See oli inimlikkus kõige laimas tähenduses ja äärmiselt hea lastetuba. Kui praegu küsida õpilastelt, keda ta õpetas põhikoolis, mille poolest õpetaja Hogan erines teistest õpetajatest, siis vastavad nad sageli, et ei oska täpselt öelda, aga ta oli nii sõbralik, hooliv ja mõistis tunnis nalja teha. 

He was the best of humanity, challenging what is considered an exceedingly good children's room [a probably grossly inaccurate translation]. If today you ask the students whom he taught in elementary school what about Mr. Hogan was different from the other teachers, they often respond that they cannot say exactly but that he was very friendly, caring, and he made learning fun.

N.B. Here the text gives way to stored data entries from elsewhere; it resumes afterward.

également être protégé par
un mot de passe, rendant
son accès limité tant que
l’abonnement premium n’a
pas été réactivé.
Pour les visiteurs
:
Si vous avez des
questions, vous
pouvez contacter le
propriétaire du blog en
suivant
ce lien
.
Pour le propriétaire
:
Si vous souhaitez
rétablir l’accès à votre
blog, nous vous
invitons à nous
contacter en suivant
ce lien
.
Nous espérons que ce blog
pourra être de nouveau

Ei ole just palju niisuguseid õpetajaid, kes suudavad õpilaste huvid oma isiklikest huvidest kõrgemale tõsta, aga Kevin suutis. Näiteks võttis lapsed sappa ja põrutas Londoni, korraldas keelelaagri või käis lihtsalt ekskursioonidel kaasas Eestimaad avastamas. Kolleegina iseloomustaksin ma teda kui abivalmit, äärmiselt viisakat, seiklushimulist ja tarka meest. Sellist inimest oodatakse tagasi ja olenemata vahemaadest on ta sina jaoks alati olemas.

There are definitely not many teachers who are able to put students’ interests above their own, but Kevin did. For example, he identified children and introduced them to London [another inaccurate translation], organized language camps, or simply went along on excursions to discover Estonia. As a colleague, I characterized him as a helpful, extremely polite, adventure-loving, and smart man. One would wait the return of such a person, and regardless of the distances he is always there for you.